START Records shown
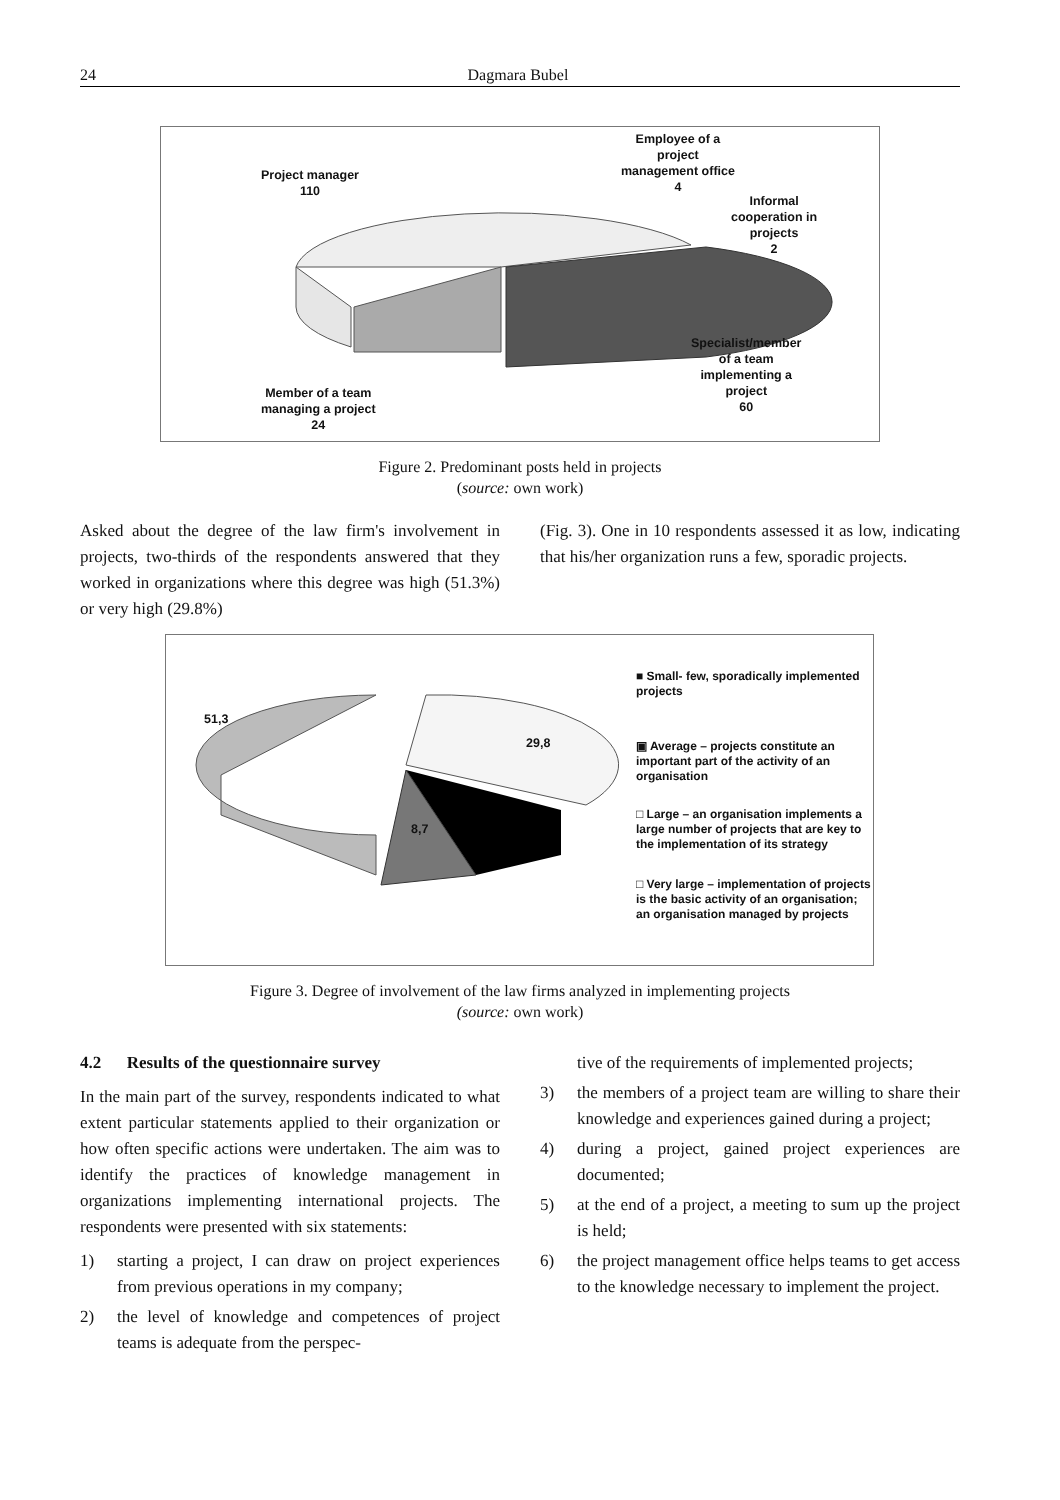24 Dagmara Bubel
Project manager
110
Employee of a
project
management office
4
Informal
cooperation in
projects
2
Specialist/member
of a team
implementing a
project
60
Member of a team
managing a project
24
Figure 2. Predominant posts held in projects
(source: own work)
Asked about the degree of the law firm's involvement in projects, two-thirds of the respondents answered that they worked in organizations where this degree was high (51.3%) or very high (29.8%)
(Fig. 3). One in 10 respondents assessed it as low, indicating that his/her organization runs a few, sporadic projects.
51,3
29,8
8,7
■ Small- few, sporadically implemented projects
▣ Average – projects constitute an important part of the activity of an organisation
□ Large – an organisation implements a large number of projects that are key to the implementation of its strategy
□ Very large – implementation of projects is the basic activity of an organisation; an organisation managed by projects
Figure 3. Degree of involvement of the law firms analyzed in implementing projects
(source: own work)
4.2 Results of the questionnaire survey
In the main part of the survey, respondents indicated to what extent particular statements applied to their organization or how often specific actions were undertaken. The aim was to identify the practices of knowledge management in organizations implementing international projects. The respondents were presented with six statements:
1) starting a project, I can draw on project experiences from previous operations in my company;
2) the level of knowledge and competences of project teams is adequate from the perspec-
tive of the requirements of implemented projects;
3) the members of a project team are willing to share their knowledge and experiences gained during a project;
4) during a project, gained project experiences are documented;
5) at the end of a project, a meeting to sum up the project is held;
6) the project management office helps teams to get access to the knowledge necessary to implement the project.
END Records shown
- _Problem statement_
Your answer must be the full listing, reproduced word for word, without its pictures.

- _Output for this exercise_
24 Dagmara Bubel
Project manager
110
Employee of a
project
management office
4
Informal
cooperation in
projects
2
Specialist/member
of a team
implementing a
project
60
Member of a team
managing a project
24
Figure 2. Predominant posts held in projects
(source: own work)
Asked about the degree of the law firm's involvement in projects, two-thirds of the respondents answered that they worked in organizations where this degree was high (51.3%) or very high (29.8%)
(Fig. 3). One in 10 respondents assessed it as low, indicating that his/her organization runs a few, sporadic projects.
51,3
29,8
8,7
■ Small- few, sporadically implemented projects
▣ Average – projects constitute an important part of the activity of an organisation
□ Large – an organisation implements a large number of projects that are key to the implementation of its strategy
□ Very large – implementation of projects is the basic activity of an organisation; an organisation managed by projects
Figure 3. Degree of involvement of the law firms analyzed in implementing projects
(source: own work)
4.2 Results of the questionnaire survey
In the main part of the survey, respondents indicated to what extent particular statements applied to their organization or how often specific actions were undertaken. The aim was to identify the practices of knowledge management in organizations implementing international projects. The respondents were presented with six statements:
1) starting a project, I can draw on project experiences from previous operations in my company;
2) the level of knowledge and competences of project teams is adequate from the perspec-
tive of the requirements of implemented projects;
3) the members of a project team are willing to share their knowledge and experiences gained during a project;
4) during a project, gained project experiences are documented;
5) at the end of a project, a meeting to sum up the project is held;
6) the project management office helps teams to get access to the knowledge necessary to implement the project.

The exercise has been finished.